Papaz'la Berber İşe El Koyuyorlar - II

298 13 5
                                    

Biraz da Sanço Panza'dan bahsedelim: Efendisinden izin aldıktan sonra doğruca evine gitti. Karısını ve çocuklarını görmek için can atıyordu. Teresa onu eşikte görür görmez feryadı bastı:

– Amanın, amanın! Gözlerime inanamıyorum! Çocuklarımın babası geldi!

– Nasılsın bakalım karıcığım?

– Kocasız bir kadın nasıl olursa öyle... diye sitemli bir cevap verdi Teresa.

– Ne demek istiyorsun?

– Kızma canım, "Çocuklara hem babalık hem de annelik yapmak kolay değil." demek istedim... Sen neler yaptın bakayım? Ceplerin para, çantan hediyeler dolu olarak gelmişsindir inşallah... Şu yamalı elbise ile komşu kadınlara daha fazla görünmek istemiyorum. Çocukların da elbiseleri ve ayakkabıları iyice eskidi.

– Ah karıcığım! diye inledi Sanço. Gezici şövalyelik zannettiğin kadar para getiren bir meslek değil. Ama şöhreti ve dayağı bol...

– Desene gittiğin gibi, meteliksiz geri döndün! Keçi çobanlığı, şu ne idüğü belli olmayan seyislikten daha iyiydi. Ne diye o deli herifin arkasına takılıp gittin? Artık aklını başına toplamanın zamanı geldi de geçiyor bile. Çiftinin çubuğunun başına geç.

– Yoo, Teresa! Efendim bir krallık ele geçirdiği zaman, bana da bir ada bağışlamayı vadetti. Adama kavuşmadan seyisliği bırakmayı benden isteme! Şunun şurasında ne kaldı ki...
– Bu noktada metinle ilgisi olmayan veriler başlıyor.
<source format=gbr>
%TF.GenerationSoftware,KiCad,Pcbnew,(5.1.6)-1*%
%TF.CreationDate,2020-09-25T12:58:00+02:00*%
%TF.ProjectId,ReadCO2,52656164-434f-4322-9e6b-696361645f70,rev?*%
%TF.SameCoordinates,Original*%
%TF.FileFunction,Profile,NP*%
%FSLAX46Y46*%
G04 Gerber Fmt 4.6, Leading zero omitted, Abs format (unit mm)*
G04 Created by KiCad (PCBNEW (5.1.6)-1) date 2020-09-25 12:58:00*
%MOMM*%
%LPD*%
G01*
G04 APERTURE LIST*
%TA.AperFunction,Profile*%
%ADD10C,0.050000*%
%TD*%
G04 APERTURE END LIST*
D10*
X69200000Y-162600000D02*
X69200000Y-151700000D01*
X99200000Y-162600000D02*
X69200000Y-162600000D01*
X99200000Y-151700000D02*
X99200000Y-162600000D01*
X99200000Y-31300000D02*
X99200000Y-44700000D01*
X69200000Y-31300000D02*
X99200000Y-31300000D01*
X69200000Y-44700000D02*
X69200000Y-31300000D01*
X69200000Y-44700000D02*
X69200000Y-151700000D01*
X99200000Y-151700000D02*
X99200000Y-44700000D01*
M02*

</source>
Okul yüzü görmemiş olan kadın sordu:

– Bu ada dediğin de ne ki? Yenilir içilir bir şey mi? Satsan kaç para eder?

– Ne yenir ne içilir, ne de satılır bir şeydir. Ada demek, şanlı şerefli bir saltanat demektir.
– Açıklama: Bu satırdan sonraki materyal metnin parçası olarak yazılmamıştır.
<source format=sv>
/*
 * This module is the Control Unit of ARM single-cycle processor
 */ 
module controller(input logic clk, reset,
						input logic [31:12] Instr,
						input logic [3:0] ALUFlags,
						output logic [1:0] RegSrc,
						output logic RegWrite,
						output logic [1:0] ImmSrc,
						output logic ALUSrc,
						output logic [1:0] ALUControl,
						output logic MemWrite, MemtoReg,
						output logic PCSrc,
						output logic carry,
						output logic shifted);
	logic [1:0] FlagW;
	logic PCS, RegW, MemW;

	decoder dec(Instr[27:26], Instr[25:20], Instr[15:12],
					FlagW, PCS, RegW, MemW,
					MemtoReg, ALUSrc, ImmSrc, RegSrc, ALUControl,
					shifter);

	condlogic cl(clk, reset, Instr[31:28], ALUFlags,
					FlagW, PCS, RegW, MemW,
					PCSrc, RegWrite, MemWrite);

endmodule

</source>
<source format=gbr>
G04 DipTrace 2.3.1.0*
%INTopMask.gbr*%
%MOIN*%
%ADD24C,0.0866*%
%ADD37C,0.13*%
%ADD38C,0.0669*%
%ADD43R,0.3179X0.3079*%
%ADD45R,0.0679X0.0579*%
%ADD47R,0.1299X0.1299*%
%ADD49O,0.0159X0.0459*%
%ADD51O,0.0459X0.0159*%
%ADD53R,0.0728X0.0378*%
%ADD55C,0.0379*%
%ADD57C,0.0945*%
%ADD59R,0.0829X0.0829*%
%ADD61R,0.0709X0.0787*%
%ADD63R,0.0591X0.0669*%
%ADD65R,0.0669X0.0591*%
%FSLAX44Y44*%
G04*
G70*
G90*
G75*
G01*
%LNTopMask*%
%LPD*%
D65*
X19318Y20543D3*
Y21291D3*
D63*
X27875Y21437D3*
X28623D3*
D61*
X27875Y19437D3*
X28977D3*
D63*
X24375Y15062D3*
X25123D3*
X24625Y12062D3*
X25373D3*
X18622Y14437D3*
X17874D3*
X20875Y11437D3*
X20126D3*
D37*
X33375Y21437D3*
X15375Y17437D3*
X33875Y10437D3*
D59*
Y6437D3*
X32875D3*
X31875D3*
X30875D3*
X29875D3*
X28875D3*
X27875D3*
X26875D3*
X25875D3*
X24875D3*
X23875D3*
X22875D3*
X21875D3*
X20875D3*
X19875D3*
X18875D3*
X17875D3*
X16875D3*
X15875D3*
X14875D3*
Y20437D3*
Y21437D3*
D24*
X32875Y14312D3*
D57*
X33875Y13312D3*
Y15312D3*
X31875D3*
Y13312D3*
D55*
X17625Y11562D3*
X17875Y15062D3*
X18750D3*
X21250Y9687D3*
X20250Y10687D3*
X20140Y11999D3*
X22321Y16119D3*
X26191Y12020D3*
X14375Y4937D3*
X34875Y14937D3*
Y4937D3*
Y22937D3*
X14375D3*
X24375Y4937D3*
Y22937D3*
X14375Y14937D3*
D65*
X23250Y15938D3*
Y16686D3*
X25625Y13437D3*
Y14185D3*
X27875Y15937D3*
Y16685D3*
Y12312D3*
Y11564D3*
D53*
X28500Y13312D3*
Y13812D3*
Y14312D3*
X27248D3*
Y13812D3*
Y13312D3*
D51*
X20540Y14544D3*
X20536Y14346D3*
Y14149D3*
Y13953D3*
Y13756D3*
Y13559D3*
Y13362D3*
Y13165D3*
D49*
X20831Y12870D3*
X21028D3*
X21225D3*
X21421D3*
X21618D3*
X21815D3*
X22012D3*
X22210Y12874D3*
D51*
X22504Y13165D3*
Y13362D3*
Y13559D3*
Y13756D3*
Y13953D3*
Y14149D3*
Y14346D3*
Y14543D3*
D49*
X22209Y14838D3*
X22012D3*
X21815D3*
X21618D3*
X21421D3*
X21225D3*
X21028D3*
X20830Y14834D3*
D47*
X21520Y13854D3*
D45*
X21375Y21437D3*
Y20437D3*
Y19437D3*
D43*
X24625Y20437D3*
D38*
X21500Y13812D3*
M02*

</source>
Teresa'nın kafası iyice karıştı:

– Bilmece gibi laflar ediyorsun: Şanlı şerefli bir şey ama; yenmiyor, içilmiyor... Satsan satamıyorsun? O deli şövalyenin yanında kalalı, sen de kafayı bozmuşsun anlaşılan. Vah zavallı kocacığım, vah!

– Karıcığım, bırak da anlatayım. Efendim bana vâdettiği o adayı bağışladığı zaman ben vali yani kont gibi bir şey olacağım, sen de kontes olacaksın. Kontes demek, kraliçe veya prenses gibi bir şey işte... Kralın sarayı gibi bir şatoda oturacağız. Hizmetçilerimiz olacak. Pek çok paramız ve malımız olacak. Kadife elbiseler giyecek, atlı arabalara bineceksin...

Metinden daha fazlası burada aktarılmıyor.